[Using the information]
a) In the verses and encyclopedia entry on Timnah, translate this sentence into Spanish: "Samson went down to Timnah, and saw a woman in Timnah of the daughters of the Philistines."
b) In the verses and encyclopedia entry on Timnah, shorten the paragraph beginning "(1) A town in the southern part" and keep its main facts.
c) Resume the verses and encyclopedia entry on Timnah after their final sentence and carry them further.

[Document section]
┌────────

Genesis 38:13 It was told Tamar, saying, "Behold, your father-in-law is going up to Timnah to shear his sheep."

Genesis 38:14 She took off of her the garments of her widowhood, and covered herself with her veil, and wrapped herself, and sat in the gate of Enaim, which is by the way to Timnah; for she saw that Shelah was grown up, and she wasn't given to him as a wife.

Joshua 15:10 and the border turned about from Baalah westward to Mount Seir, and passed along to the side of Mount Jearim on the north (the same is Chesalon), and went down to Beth Shemesh, and passed along by Timnah;

Joshua 15:57 Kain, Gibeah, and Timnah; ten cities with their villages.

Joshua 19:43 Elon, Timnah, Ekron,

Judges 14:1 Samson went down to Timnah, and saw a woman in Timnah of the daughters of the Philistines.

Judges 14:2 He came up, and told his father and his mother, and said, "I have seen a woman in Timnah of the daughters of the Philistines: now therefore get her for me as wife."

Judges 14:5 Then went Samson down, and his father and his mother, to Timnah, and came to the vineyards of Timnah: and behold, a young lion roared against him.

2 Chronicles 28:18 The Philistines also had invaded the cities of the lowland, and of the South of Judah, and had taken Beth Shemesh, and Aijalon, and Gederoth, and Soco with its towns, and Timnah with its towns, Gimzo also and its towns: and they lived there.

Encyclopedia
TIMNAH

tim'-na (timnah, timnathah (Joshua 19:43 Judges 14:1, 2, 5), "allotted portion; Codex Vaticanus Thamnatha; also several Greek variations; King James Version has Timnath in Genesis 38:12, 13, 14 Judges 14:1, 2, 5; and Thimnathah in Joshua 19:43):

(1) A town in the southern part of the hill country of Judah (Joshua 15:57). Tibna proposed by Conder, a ruin 8 miles West of Bethlehem, seems too far N. (PEF, III, 53, Sh XVII). It is possible this may be the "Timnah" of Genesis 38:12, 13, 14.

└────────

[Listed records]

┌────────

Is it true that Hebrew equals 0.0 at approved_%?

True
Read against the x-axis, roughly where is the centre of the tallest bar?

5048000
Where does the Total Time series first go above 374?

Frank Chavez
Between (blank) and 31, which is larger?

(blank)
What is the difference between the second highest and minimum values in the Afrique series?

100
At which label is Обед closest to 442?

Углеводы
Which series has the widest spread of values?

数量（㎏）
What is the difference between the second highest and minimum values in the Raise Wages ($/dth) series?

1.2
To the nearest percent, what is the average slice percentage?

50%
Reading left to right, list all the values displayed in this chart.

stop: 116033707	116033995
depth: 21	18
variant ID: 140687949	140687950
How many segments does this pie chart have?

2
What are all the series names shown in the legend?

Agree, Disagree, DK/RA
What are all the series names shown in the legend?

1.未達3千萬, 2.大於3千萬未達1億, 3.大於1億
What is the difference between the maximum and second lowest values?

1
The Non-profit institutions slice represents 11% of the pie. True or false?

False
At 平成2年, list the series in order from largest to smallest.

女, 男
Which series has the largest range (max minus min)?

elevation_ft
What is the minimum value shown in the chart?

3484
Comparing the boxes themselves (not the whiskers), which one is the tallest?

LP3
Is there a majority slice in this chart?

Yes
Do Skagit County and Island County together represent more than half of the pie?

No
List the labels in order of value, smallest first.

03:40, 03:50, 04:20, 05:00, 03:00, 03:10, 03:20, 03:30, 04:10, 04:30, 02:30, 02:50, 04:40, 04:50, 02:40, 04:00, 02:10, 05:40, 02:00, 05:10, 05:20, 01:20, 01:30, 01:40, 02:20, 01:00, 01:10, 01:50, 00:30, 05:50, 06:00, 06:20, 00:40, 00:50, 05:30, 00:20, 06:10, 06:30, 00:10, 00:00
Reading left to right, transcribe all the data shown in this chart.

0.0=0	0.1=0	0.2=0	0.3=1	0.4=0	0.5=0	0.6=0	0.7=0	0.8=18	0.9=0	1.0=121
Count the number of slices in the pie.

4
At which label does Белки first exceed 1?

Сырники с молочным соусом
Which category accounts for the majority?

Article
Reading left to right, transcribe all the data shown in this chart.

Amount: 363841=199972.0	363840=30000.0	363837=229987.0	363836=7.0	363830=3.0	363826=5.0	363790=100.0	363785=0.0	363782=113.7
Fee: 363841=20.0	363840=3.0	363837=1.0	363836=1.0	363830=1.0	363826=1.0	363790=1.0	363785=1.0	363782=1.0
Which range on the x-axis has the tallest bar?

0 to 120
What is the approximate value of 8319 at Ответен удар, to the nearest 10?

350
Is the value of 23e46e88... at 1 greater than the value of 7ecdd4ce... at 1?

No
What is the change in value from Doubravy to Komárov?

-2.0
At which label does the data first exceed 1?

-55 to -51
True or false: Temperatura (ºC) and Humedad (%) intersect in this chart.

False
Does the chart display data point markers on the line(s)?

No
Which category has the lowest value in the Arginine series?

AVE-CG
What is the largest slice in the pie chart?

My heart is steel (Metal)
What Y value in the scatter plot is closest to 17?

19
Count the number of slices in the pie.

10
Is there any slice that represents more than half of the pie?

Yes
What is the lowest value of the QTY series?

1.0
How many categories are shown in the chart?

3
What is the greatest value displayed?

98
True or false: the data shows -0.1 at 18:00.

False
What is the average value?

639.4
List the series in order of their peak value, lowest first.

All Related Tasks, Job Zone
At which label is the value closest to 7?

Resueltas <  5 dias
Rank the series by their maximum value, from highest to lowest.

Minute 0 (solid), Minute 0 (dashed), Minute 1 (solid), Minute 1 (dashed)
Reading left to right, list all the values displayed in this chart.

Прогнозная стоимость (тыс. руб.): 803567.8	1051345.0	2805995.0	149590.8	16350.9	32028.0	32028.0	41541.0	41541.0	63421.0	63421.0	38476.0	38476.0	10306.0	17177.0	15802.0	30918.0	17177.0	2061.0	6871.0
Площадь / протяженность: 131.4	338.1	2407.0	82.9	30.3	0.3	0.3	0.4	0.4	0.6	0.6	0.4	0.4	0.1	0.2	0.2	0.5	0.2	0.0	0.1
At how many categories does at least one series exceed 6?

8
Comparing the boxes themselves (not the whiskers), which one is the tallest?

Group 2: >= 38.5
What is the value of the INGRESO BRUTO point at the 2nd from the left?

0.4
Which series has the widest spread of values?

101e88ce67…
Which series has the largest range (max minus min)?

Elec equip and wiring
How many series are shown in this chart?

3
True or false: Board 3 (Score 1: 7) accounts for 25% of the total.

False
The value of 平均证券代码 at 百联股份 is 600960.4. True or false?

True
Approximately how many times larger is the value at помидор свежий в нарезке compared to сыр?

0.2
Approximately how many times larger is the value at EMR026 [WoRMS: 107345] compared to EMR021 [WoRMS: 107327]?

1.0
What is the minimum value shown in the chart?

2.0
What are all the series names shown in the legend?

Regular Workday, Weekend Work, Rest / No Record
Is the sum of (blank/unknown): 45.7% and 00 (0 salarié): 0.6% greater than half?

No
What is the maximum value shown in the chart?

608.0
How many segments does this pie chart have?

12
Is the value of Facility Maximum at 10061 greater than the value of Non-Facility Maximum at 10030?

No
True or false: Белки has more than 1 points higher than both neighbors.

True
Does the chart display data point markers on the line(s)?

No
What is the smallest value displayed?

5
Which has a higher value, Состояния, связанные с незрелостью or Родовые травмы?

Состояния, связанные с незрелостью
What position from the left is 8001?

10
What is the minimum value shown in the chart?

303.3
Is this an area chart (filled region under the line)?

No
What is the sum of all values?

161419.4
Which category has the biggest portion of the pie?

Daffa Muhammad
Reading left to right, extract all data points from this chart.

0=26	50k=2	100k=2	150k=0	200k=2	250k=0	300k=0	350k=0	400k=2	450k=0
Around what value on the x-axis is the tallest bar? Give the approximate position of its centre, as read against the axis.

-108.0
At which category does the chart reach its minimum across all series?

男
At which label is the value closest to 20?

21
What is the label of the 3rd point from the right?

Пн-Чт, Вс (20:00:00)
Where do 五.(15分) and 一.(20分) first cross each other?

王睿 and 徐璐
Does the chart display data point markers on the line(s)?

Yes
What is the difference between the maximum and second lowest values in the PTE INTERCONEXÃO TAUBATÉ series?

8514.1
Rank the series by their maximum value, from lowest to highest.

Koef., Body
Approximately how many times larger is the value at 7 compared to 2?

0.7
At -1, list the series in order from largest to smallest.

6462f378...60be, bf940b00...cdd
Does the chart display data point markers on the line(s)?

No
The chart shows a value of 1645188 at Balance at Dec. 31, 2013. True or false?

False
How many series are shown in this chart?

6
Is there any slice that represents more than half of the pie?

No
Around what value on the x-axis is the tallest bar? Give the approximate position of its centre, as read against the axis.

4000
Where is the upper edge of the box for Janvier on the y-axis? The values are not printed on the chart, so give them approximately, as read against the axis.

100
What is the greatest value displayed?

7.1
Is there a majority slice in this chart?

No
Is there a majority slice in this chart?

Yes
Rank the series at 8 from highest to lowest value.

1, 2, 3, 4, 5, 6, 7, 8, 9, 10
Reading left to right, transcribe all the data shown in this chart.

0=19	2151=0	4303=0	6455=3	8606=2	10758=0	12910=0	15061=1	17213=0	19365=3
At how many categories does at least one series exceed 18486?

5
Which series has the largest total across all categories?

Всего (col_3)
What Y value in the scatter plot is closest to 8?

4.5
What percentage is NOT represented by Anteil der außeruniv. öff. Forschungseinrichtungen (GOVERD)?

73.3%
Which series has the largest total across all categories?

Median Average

└────────

[Answers for this exercise]
a) Sansón descendió a Timna y vio en Timna a una mujer de las hijas de los filisteos.

b) This Timnah was a town in the southern hill country of Judah (Joshua 15:57). Conder proposed Tibna, a ruin 8 miles west of Bethlehem, but that site seems too far north (PEF, III, 53, Sh XVII). This town may be the Timnah of Genesis 38:12, 13, 14.

c)
(2) A town on the northern border of Judah (Joshua 15:10), lying between Beth-shemesh and Ekron. It is probably the same Timnah as Judah visited (Genesis 38:12-14), and certainly the scene of Samson's adventures (Judges 14:1 f); his "father-in-law" is called a "Timnite" (Judges 15:6). At this time the place is clearly Philistine (Judges 14:1), though in Joshua 19:43 it is reckoned to Dan. Being on the frontier, it probably changed hands several times. In 2 Chronicles 28:18 it was captured from the Philistines by Ahaz, and we learn from Assyrian evidence (Prison Inscription) that Sennacherib captured a Tamna after the battle of Alteka before he besieged Ekron (Schrader, Die Keilinschriften und das Altes Testament, 170). The site is undoubted. It is now a deserted ruin called Tibneh on the southern slopes of the Wady es Surar (Valley of Sorek), about 2 miles West of Beth-shemesh. There is a spring, and there are evident signs of antiquity (PEF, II, 417, 441, Sh XVI).

(3) There was probably a Timna in Edom (Genesis 36:12, 22, 40 1 Chronicles 1:39, 51). Eusebius and Jerome (in Onomasticon) recognized a Thamna in Edom at their time.

(4) The "Thamnatha" of 1 Maccabees 9:50 (the King James Version) is probably another Timnah, and identical with the Thamna of Josephus (BJ, III, iii, 5; IV, viii, 1). This is probably the Tibneh, 10 miles Northwest of Bethel, an extensive ruin.